L'amélioration du suivi de l'accessibilité

- Les dérogations pour raisons économiques seront limitées dans le temps afin de réexaminer ultérieurement l'évolution du cadre bâti (actuellement, ces dérogations sont accordées à titre définitif) ;

- La réglementation indiquera les besoins des usagers et les objectifs à atteindre en matière de qualité d'usage avant de préciser, le cas échéant, les moyens retenus ;

- Des études et négociations seront poursuivies pour faire évoluer la réglementation, notamment sur les espaces d'attente sécurisée (abri pour protéger les personnes handicapées en cas d'incendie car l'ascenseur ne peut pas fonctionner) - qui représentent un quart des investissements lors des travaux - et sur la qualité acoustique ;

- Les commissions consultatives départementales de sécurité et d'accessibilité (CCDSA) deviennent paritaires : les associations de personnes handicapées et les représentants du secteur des ERP seront à égalité dans les CCDSA. La nomination de suppléants sera autorisée et les demandes de dérogations devront désormais être examinées par les seules sous-commissions départementales devenues paritaires. Les CCDSA pourront également émettre des avis avec des prescriptions.

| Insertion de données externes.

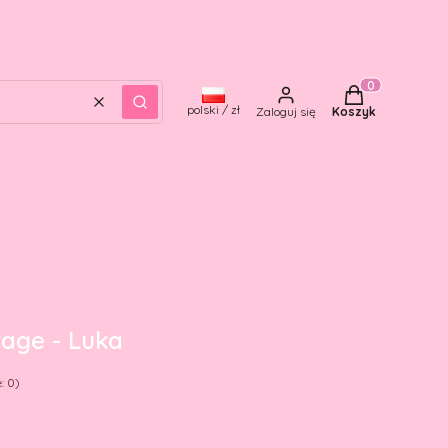
Produkty w kos
Wyczyść
Szukaj
polski / zł
Zaloguj się
Koszyk
tage - Luka
: 0)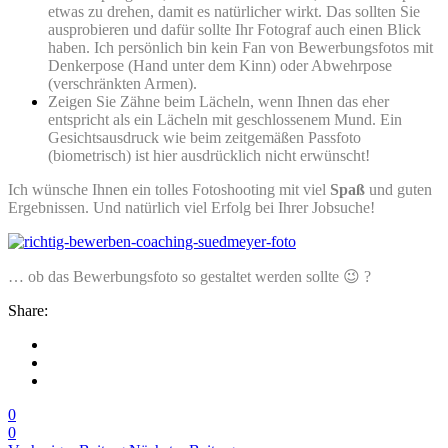
etwas zu drehen, damit es natürlicher wirkt. Das sollten Sie
ausprobieren und dafür sollte Ihr Fotograf auch einen Blick
haben. Ich persönlich bin kein Fan von Bewerbungsfotos mit
Denkerpose (Hand unter dem Kinn) oder Abwehrpose
(verschränkten Armen).
Zeigen Sie Zähne beim Lächeln, wenn Ihnen das eher
entspricht als ein Lächeln mit geschlossenem Mund. Ein
Gesichtsausdruck wie beim zeitgemäßen Passfoto
(biometrisch) ist hier ausdrücklich nicht erwünscht!
Ich wünsche Ihnen ein tolles Fotoshooting mit viel
Spaß
und guten
Ergebnissen. Und natürlich viel Erfolg bei Ihrer Jobsuche!
… ob das Bewerbungsfoto so gestaltet werden sollte 😉 ?
Share:
0
0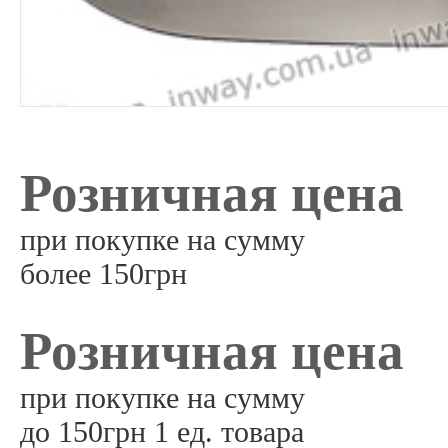
Розничная цена
при покупке на сумму
более 150грн
Розничная цена
при покупке на сумму
до 150грн 1 ед. товара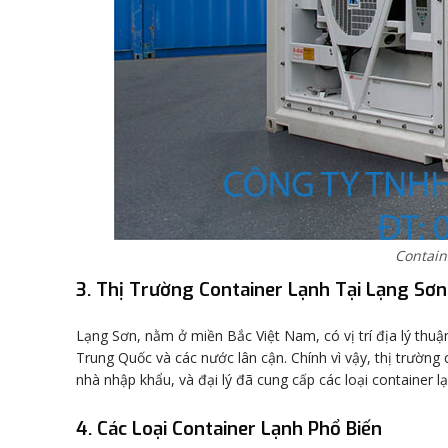
Contain
3. Thị Trường Container Lạnh Tại Lạng Sơn
Lạng Sơn, nằm ở miền Bắc Việt Nam, có vị trí địa lý thuận
Trung Quốc và các nước lân cận. Chính vì vậy, thị trường
nhà nhập khẩu, và đại lý đã cung cấp các loại container 
4. Các Loại Container Lạnh Phổ Biến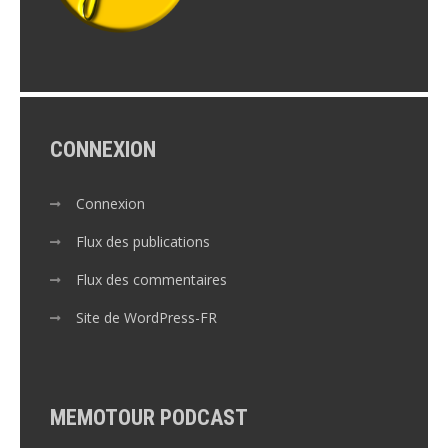
CONNEXION
Connexion
Flux des publications
Flux des commentaires
Site de WordPress-FR
MEMOTOUR PODCAST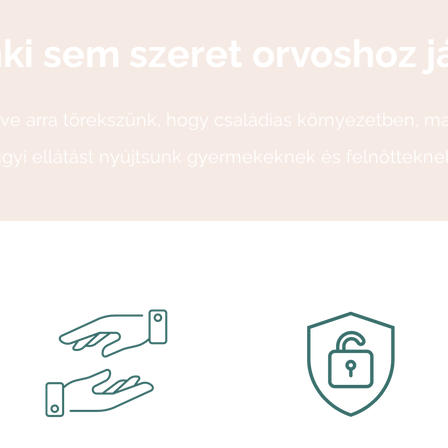
ki sem szeret orvoshoz já
éve arra törekszünk, hogy családias környezetben, m
yi ellátást nyújtsunk gyermekeknek és felnőttekne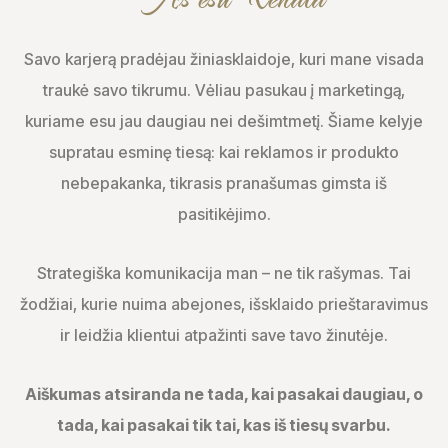
Savo karjerą pradėjau žiniasklaidoje, kuri mane visada
traukė savo tikrumu. Vėliau pasukau į marketingą,
kuriame esu jau daugiau nei dešimtmetį. Šiame kelyje
supratau esminę tiesą: kai reklamos ir produkto
nebepakanka, tikrasis pranašumas gimsta iš
pasitikėjimo.
Strategiška komunikacija man – ne tik rašymas. Tai
žodžiai, kurie nuima abejones, išsklaido prieštaravimus
ir leidžia klientui atpažinti save tavo žinutėje.
Aiškumas atsiranda ne tada, kai pasakai daugiau, o
tada, kai pasakai tik tai, kas iš tiesų svarbu.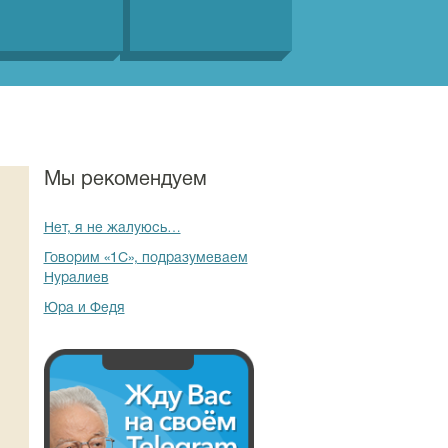
Мы рекомендуем
Нет, я не жалуюсь…
Говорим «1С», подразумеваем
Нуралиев
Юра и Федя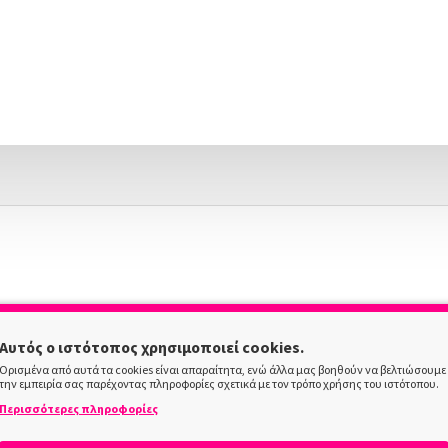
Αυτός ο ιστότοπος χρησιμοποιεί cookies.
Ορισμένα από αυτά τα cookies είναι απαραίτητα, ενώ άλλα μας βοηθούν να βελτιώσουμε
την εμπειρία σας παρέχοντας πληροφορίες σχετικά με τον τρόπο χρήσης του ιστότοπου.
Περισσότερες πληροφορίες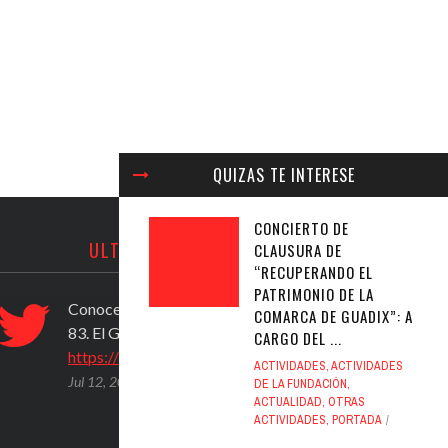
QUIZAS TE INTERESE
CONCIERTO DE
ULTIMOS TWEETS
CLAUSURA DE
“RECUPERANDO EL
PATRIMONIO DE LA
Conocer Guadix y comarca, ficha nº
PROPU
COMARCA DE GUADIX”: A
83. El Geoparque de Granada
(2020)
CARGO DEL ...
https://t.co/ad6594yfVv
activi
ACTIVIDADES
,
ACTIVIDADES
del A
Jul 12, 2020
DE LA FUNDACIÓN
,
ACTUALIDAD
,
OTRAS
https
ACTIVIDADES
,
PORTADA
Jul 12,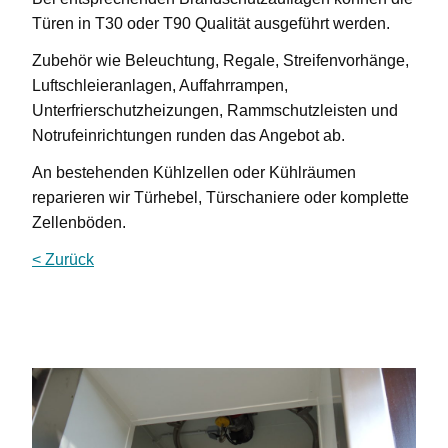
Türen in T30 oder T90 Qualität ausgeführt werden.
Zubehör wie Beleuchtung, Regale, Streifenvorhänge,
Luftschleieranlagen, Auffahrrampen,
Unterfrierschutzheizungen, Rammschutzleisten und
Notrufeinrichtungen runden das Angebot ab.
An bestehenden Kühlzellen oder Kühlräumen
reparieren wir Türhebel, Türschaniere oder komplette
Zellenböden.
< Zurück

3. La promotion de l'accessibilité au sein de l'ensemble des politiques publiques

L'accessibilité ne se résumant pas au cadre bâti ou aux transports, un plan d'action plus large a été engagé par le Gouvernement pour garantir aux personnes handicapées le plein exercice de leur citoyenneté et leur autonomie dans la vie de tous les jours.

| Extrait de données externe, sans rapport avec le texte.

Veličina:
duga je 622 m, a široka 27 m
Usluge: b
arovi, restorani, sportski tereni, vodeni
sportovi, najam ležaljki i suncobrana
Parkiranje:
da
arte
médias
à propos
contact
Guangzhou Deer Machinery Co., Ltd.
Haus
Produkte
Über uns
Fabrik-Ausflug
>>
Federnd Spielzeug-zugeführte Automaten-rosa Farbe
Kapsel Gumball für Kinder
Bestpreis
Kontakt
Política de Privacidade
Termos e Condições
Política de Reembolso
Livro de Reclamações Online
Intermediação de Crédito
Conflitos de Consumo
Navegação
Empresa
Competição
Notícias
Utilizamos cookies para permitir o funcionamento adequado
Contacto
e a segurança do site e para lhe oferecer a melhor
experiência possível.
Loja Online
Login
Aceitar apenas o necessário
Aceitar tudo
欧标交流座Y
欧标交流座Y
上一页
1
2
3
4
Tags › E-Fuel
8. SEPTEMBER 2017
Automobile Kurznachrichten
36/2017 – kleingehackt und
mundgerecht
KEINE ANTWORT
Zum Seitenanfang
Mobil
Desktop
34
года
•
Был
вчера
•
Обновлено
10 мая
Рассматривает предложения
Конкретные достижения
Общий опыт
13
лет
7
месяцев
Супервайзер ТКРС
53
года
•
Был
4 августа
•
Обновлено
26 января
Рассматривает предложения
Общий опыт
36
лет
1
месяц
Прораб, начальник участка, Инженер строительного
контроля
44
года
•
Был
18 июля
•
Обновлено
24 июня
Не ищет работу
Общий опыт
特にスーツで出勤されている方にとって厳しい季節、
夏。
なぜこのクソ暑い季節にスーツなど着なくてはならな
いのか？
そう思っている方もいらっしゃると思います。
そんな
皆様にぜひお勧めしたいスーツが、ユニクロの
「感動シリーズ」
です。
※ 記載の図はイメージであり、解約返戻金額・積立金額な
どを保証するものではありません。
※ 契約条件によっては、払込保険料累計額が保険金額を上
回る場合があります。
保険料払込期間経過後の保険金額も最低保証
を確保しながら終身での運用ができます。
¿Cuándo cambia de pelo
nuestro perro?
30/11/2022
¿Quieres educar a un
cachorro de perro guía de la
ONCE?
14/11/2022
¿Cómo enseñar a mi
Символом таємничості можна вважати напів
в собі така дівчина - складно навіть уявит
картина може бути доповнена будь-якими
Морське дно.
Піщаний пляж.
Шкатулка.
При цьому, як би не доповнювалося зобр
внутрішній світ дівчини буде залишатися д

Plan d'action gouvernemental en faveur de l'accessibilité


Accès des personnes handicapées aux services publics , via la définition d'un référentiel d'accessibilité des services publics. Il donnera le mode d'emploi de l'accès aux démarches administratives, aux échanges avec les agents sur place et à distance, aux informations et aux démarches en ligne. Les travaux ont démarré en décembre 2013.


Lancement d'une expérimentation nationale de relais téléphonique , pour que le téléphone, outil incontournable de la vie quotidienne, ne soit plus un obstacle pour les personnes sourdes ou malentendantes et les personnes handicapées de la parole. Pour préparer le développement de l'accessibilité téléphonique au-delà de cette expérimentation, une mission parlementaire a été lancée.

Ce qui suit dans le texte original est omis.